(Work instruction 1): Reproduce the entries verbatim, from the start of the entries through the line containing "-0.089910, 0.661871, -0.584414]]", with both ends included.

8 Components of PBIS to Support Effective Implementation

9 Min Read
8 Components of PBIS to Support Effective Implementation

Positive Behavioral Interventions and Supports (PBIS) is an evidence-based framework that promotes positive student behavior in schools. Focusing on teaching students positive behaviors can positively impact a school’s culture and climate, making it a more pleasant place to study and work. However, successfully implementing a PBIS program requires many different elements to be in place. Let’s take a look at eight components of PBIS.

Key Elements of PBIS

1. Teamwork

As you might imagine, it takes a village to implement a PBIS program. Although the elements of PBIS may seem basic, everyone involved in the process must understand its purpose and expectations of PBIS. A successful implementation depends on all stakeholders (administrators, teachers, support staff, parents, and students) being on board.

Supporting PBIS is not just the work of teachers. Efforts to support PBIS in schools and classrooms require teamwork to succeed. It’s important for every member of the school community to know how to effectively recognize, promote, and reward positive behavior to inspire real and lasting change.

(Work instruction 2): Rewrite the passage on PBIS from "Key Elements of" to "being on board.", swapping "village" for "team".

(Information):
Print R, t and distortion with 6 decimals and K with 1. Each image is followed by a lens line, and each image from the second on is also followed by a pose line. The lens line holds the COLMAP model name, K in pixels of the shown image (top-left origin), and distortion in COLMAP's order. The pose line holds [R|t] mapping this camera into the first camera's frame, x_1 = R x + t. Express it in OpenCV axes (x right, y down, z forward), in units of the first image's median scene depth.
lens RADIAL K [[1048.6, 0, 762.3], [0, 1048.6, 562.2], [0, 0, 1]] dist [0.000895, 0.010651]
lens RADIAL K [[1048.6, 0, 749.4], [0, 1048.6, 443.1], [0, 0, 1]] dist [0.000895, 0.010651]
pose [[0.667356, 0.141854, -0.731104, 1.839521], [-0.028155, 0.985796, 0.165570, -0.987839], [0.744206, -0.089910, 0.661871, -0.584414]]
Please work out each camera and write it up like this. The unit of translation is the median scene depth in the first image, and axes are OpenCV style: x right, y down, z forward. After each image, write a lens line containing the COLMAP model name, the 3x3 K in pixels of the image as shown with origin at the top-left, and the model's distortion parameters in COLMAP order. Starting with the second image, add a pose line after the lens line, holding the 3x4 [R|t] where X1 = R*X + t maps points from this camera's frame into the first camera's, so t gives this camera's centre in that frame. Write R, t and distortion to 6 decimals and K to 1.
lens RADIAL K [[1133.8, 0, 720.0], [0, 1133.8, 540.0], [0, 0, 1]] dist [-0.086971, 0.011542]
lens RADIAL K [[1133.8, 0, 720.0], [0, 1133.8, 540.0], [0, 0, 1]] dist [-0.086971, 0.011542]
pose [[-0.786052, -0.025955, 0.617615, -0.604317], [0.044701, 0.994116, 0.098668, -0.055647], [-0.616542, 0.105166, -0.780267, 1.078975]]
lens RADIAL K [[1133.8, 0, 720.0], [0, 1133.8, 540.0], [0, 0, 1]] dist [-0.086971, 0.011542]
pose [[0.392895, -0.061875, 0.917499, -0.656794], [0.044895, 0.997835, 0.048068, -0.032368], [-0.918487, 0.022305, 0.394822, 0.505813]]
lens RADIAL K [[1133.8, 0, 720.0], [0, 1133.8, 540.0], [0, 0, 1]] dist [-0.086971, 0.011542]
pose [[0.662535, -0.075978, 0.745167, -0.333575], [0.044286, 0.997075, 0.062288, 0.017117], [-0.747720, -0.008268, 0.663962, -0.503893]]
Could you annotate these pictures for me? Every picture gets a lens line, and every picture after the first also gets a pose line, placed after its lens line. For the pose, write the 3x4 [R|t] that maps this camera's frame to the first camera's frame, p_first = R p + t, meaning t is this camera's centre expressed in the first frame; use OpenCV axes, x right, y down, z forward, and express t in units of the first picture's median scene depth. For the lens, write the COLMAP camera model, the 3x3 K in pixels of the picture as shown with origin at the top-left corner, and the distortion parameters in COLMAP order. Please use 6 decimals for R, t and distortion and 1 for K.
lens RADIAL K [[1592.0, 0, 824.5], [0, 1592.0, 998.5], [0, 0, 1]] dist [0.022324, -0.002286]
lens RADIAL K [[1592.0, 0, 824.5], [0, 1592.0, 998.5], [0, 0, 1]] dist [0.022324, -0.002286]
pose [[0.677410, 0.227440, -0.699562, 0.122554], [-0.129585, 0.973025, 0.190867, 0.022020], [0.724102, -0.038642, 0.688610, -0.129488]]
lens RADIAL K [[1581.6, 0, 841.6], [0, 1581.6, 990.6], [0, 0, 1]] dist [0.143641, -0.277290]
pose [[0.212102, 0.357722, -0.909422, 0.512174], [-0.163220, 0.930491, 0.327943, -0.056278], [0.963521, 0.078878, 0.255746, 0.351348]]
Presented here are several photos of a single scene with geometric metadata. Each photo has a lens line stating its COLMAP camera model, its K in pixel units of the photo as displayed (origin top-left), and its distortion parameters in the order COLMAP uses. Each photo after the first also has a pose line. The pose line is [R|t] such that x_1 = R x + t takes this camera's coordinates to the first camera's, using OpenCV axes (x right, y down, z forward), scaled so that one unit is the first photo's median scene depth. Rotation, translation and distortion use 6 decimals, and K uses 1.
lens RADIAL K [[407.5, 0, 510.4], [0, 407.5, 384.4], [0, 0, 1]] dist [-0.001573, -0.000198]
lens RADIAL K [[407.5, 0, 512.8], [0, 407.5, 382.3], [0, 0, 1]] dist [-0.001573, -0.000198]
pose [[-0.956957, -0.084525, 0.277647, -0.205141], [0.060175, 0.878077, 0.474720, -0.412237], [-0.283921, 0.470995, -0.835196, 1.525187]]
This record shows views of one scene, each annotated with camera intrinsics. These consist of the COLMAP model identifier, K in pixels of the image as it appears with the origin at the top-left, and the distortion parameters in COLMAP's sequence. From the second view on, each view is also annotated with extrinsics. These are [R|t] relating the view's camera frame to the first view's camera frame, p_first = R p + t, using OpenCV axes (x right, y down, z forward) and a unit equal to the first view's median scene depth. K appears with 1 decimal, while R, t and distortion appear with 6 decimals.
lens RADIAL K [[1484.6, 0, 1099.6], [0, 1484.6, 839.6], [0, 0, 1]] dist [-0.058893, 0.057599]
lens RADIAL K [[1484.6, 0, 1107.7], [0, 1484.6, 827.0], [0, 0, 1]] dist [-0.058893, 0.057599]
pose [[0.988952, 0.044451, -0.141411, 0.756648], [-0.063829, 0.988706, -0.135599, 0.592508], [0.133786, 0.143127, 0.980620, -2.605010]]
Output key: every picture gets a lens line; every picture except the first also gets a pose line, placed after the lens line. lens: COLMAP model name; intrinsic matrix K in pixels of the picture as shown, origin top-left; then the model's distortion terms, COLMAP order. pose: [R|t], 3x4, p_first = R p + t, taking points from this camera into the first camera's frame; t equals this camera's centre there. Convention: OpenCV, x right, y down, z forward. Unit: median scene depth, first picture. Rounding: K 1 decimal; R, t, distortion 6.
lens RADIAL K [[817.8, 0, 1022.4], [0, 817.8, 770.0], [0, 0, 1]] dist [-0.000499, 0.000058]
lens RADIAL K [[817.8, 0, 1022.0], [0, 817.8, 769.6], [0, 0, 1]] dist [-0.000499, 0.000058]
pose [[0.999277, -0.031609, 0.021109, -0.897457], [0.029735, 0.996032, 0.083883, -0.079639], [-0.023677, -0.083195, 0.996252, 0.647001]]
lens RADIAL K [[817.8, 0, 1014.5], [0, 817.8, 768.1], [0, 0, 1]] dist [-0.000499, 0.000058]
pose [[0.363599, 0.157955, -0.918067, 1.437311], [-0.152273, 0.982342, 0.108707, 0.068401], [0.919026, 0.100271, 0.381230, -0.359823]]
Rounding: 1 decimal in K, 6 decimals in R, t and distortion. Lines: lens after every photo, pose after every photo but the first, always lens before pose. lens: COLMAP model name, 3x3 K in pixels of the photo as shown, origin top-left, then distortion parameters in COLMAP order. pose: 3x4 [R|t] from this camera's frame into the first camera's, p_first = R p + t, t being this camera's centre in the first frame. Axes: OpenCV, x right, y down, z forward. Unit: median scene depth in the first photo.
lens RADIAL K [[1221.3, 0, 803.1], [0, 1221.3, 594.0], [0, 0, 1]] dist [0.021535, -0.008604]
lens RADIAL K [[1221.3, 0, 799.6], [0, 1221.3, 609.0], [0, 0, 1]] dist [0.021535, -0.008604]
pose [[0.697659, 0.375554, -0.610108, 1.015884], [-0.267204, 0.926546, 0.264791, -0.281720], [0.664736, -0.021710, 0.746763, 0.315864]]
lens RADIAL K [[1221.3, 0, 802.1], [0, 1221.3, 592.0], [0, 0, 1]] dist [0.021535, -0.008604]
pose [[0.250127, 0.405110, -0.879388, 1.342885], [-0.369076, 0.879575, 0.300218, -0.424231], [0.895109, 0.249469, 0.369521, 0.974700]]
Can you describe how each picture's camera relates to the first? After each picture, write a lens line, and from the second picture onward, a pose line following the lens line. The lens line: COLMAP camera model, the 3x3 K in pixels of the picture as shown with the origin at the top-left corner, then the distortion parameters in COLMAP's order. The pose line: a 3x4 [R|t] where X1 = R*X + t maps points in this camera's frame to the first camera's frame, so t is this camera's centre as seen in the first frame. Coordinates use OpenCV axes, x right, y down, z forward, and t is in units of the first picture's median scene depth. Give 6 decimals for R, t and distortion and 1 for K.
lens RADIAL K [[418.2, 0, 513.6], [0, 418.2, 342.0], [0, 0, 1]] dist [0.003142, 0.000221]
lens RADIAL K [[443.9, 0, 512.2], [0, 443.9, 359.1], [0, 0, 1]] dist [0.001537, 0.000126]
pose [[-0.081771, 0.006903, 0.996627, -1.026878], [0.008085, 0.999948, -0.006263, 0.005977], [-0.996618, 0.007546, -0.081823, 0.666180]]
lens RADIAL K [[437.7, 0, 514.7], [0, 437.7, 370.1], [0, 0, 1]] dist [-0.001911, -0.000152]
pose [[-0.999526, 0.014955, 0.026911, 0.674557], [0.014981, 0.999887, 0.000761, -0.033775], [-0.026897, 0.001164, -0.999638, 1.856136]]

(Answer space 1):
Print R, t and distortion with 6 decimals and K with 1. Each image is followed by a lens line, and each image from the second on is also followed by a pose line. The lens line holds the COLMAP model name, K in pixels of the shown image (top-left origin), and distortion in COLMAP's order. The pose line holds [R|t] mapping this camera into the first camera's frame, x_1 = R x + t. Express it in OpenCV axes (x right, y down, z forward), in units of the first image's median scene depth.
lens RADIAL K [[1048.6, 0, 762.3], [0, 1048.6, 562.2], [0, 0, 1]] dist [0.000895, 0.010651]
lens RADIAL K [[1048.6, 0, 749.4], [0, 1048.6, 443.1], [0, 0, 1]] dist [0.000895, 0.010651]
pose [[0.667356, 0.141854, -0.731104, 1.839521], [-0.028155, 0.985796, 0.165570, -0.987839], [0.744206, -0.089910, 0.661871, -0.584414]]

(Answer space 2):
Key Elements of PBIS

1. Teamwork

As you might imagine, it takes a team to implement a PBIS program. Although the elements of PBIS may seem basic, everyone involved in the process must understand its purpose and expectations of PBIS. A successful implementation depends on all stakeholders (administrators, teachers, support staff, parents, and students) being on board.